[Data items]
* * * *

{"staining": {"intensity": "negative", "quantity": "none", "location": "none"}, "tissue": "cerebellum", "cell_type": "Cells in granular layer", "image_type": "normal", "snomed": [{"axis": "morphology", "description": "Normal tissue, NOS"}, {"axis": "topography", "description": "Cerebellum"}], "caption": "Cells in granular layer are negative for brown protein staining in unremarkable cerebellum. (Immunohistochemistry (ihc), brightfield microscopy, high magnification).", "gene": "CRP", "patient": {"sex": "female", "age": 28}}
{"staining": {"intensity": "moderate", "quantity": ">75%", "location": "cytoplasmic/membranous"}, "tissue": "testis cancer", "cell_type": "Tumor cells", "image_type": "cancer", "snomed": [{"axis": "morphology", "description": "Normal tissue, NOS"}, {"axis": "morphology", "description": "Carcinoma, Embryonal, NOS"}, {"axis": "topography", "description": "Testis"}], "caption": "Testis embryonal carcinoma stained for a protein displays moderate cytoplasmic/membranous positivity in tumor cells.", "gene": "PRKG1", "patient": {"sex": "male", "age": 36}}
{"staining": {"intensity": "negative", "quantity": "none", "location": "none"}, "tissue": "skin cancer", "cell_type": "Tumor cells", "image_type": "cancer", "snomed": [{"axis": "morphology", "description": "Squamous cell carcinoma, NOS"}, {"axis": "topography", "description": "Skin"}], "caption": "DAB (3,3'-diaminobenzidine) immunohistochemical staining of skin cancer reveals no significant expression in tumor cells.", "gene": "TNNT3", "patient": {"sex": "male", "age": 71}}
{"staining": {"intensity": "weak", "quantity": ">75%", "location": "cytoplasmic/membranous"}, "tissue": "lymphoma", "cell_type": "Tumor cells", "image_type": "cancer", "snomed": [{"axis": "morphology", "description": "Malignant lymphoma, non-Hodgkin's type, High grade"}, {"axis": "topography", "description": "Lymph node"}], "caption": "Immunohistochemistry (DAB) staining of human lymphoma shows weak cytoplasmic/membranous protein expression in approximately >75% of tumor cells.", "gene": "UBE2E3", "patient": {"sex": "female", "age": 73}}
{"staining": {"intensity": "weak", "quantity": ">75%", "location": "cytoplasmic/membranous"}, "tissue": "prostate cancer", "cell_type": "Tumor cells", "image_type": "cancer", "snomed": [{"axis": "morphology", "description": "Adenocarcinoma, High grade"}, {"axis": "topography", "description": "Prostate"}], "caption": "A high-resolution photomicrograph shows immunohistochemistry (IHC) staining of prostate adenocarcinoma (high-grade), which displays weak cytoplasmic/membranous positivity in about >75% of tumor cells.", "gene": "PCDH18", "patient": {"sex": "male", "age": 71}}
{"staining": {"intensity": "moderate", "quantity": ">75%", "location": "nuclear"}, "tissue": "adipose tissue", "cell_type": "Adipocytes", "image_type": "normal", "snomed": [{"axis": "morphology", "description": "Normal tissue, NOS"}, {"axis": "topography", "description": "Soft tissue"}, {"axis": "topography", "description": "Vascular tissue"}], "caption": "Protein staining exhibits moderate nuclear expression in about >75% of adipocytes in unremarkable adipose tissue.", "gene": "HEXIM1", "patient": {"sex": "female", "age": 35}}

* * * *

# [TO DO]
The line containing "non-Hodgkin's type, High" and all lines after it, to the end of the records, are to be output exactly and alone.

# [RESPONSE TO THIS EXERCISE]
{"staining": {"intensity": "weak", "quantity": ">75%", "location": "cytoplasmic/membranous"}, "tissue": "lymphoma", "cell_type": "Tumor cells", "image_type": "cancer", "snomed": [{"axis": "morphology", "description": "Malignant lymphoma, non-Hodgkin's type, High grade"}, {"axis": "topography", "description": "Lymph node"}], "caption": "Immunohistochemistry (DAB) staining of human lymphoma shows weak cytoplasmic/membranous protein expression in approximately >75% of tumor cells.", "gene": "UBE2E3", "patient": {"sex": "female", "age": 73}}
{"staining": {"intensity": "weak", "quantity": ">75%", "location": "cytoplasmic/membranous"}, "tissue": "prostate cancer", "cell_type": "Tumor cells", "image_type": "cancer", "snomed": [{"axis": "morphology", "description": "Adenocarcinoma, High grade"}, {"axis": "topography", "description": "Prostate"}], "caption": "A high-resolution photomicrograph shows immunohistochemistry (IHC) staining of prostate adenocarcinoma (high-grade), which displays weak cytoplasmic/membranous positivity in about >75% of tumor cells.", "gene": "PCDH18", "patient": {"sex": "male", "age": 71}}
{"staining": {"intensity": "moderate", "quantity": ">75%", "location": "nuclear"}, "tissue": "adipose tissue", "cell_type": "Adipocytes", "image_type": "normal", "snomed": [{"axis": "morphology", "description": "Normal tissue, NOS"}, {"axis": "topography", "description": "Soft tissue"}, {"axis": "topography", "description": "Vascular tissue"}], "caption": "Protein staining exhibits moderate nuclear expression in about >75% of adipocytes in unremarkable adipose tissue.", "gene": "HEXIM1", "patient": {"sex": "female", "age": 35}}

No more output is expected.